We see here that either $\vec{a}=0$, which means the net force is zero, or the net force is perpendicular to the instantaneous velocity, and hence, perpendicular to the path, so that zero work is done.

Answer 3

your statement may be revised as If a Force is acting on the particle/body/system and at some point of time is placed at point number (1) - if it gets displaced to point number (2) then the amount of work performed on the body/particle /system will change its total energy - the amount of change is the difference between its energy at point (2) and point (1). so work energy theorem states that work done by the net unbalanced force is stored in the energy of the particle/body or system.

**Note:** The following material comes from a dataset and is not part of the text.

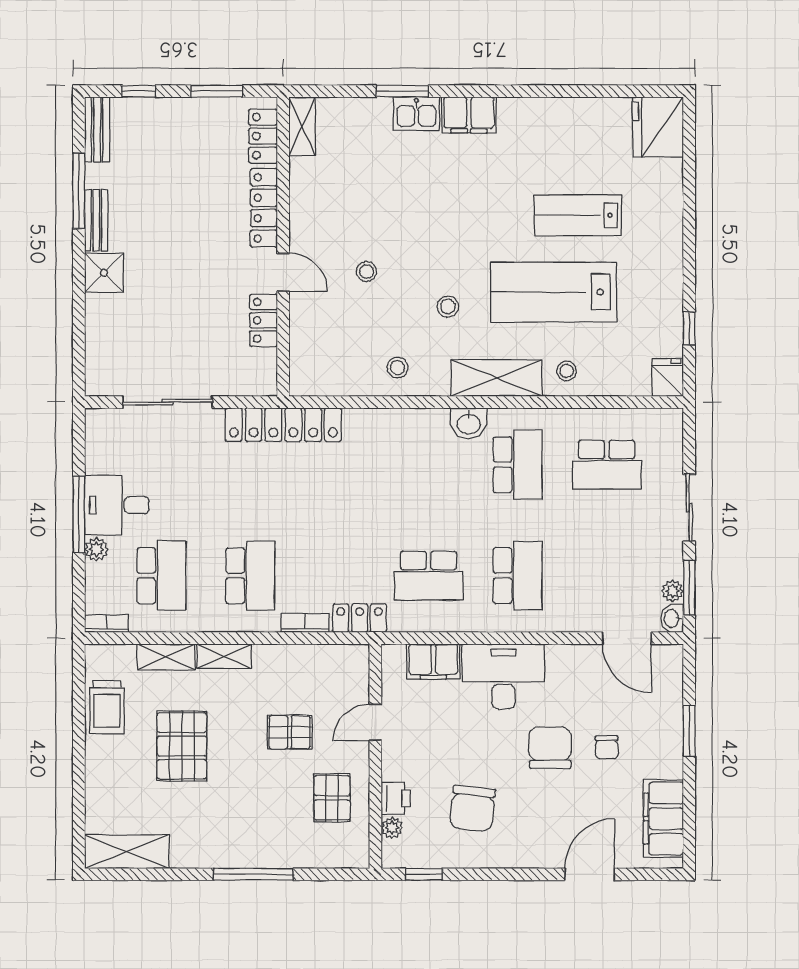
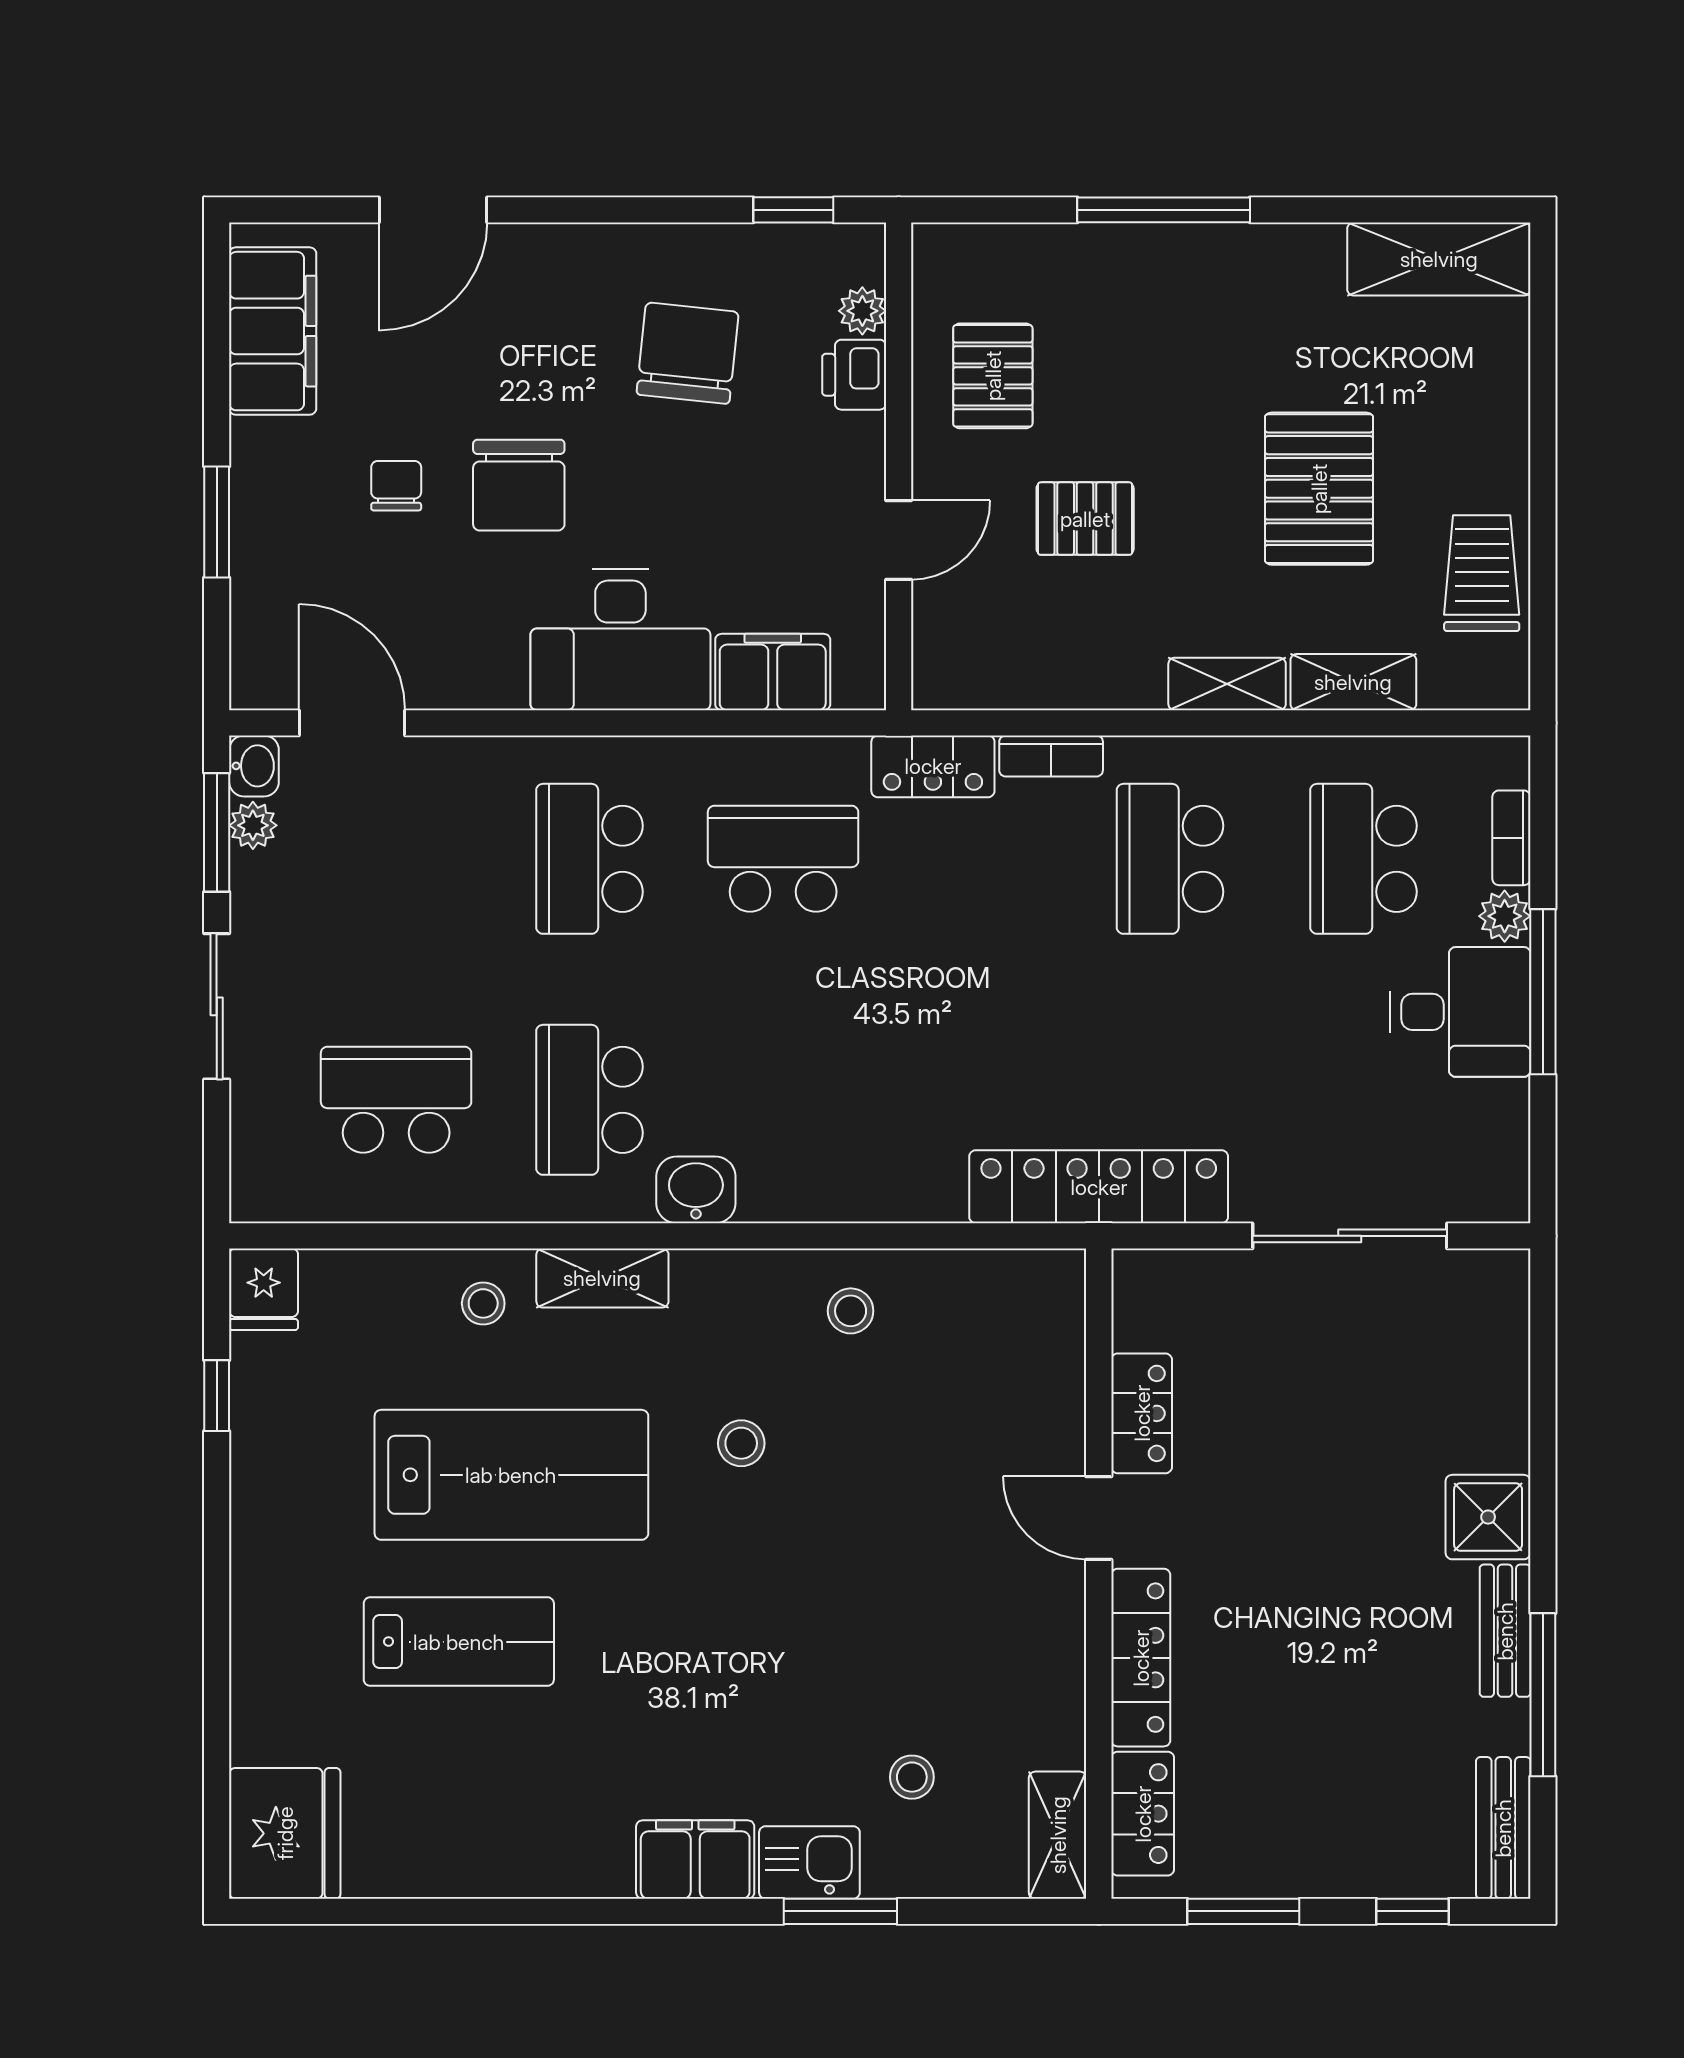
stool: (367, 271) -> (912, 1777), moved
shelving: (496, 378) -> (602, 1278), width x0.67, depth x0.75
bookcase: (106, 624) -> (1511, 838), moved, turned 90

Let us understand by some example- we have a body kept on an inclined plane and somebody starts pushing the body from a point (1) to some higher point (2) on the ramp by application of pushing force - the work done by the force can be calculated by scalar product of Force vector and the displacement vector.

Now work energy theorem will lead us to an equivalence of

work done W = change in energy = Energy E(2) - Energy E(1)

The energy of the body may contain two parts - the Potential Energy and Kinetic Energy. As the body was at rest at point (1) its Kinetic Energy will be zero but its Potential Energy will be there.

At point (2) its potential energy has changed but a kinetic energy may also be there by the action of force.

So W= K.E.(2)+P.E.(2) - P.E. (1)

Now your question can be handled that imagine a situation when a force is acting on the body but does not produce acceleration and the body maintains a constant speed- then the question arises as to how you know that force is acting on it ?

No doubt its a thought experiment - but the definition of Newtonian force is through change in momentum-.... ( and if the force is doing some work this work must be stored somewhere (conservation of Energy must hold).

I just try to give an example- say a body is kept on the table and somebody picks it up by applying a force and moves it to a height h -

all along the path having an uniform speed so the initial speed is say v and it is maintained by the agent applying the force and moves it to height h

• as far as K.E. is concerned its the same but the agent's force did a work equal to the change in potential energy of the body

from point(1) at the table to height h above - so naturally the work done by the force is not lost . try to think it over by taking other physical examples.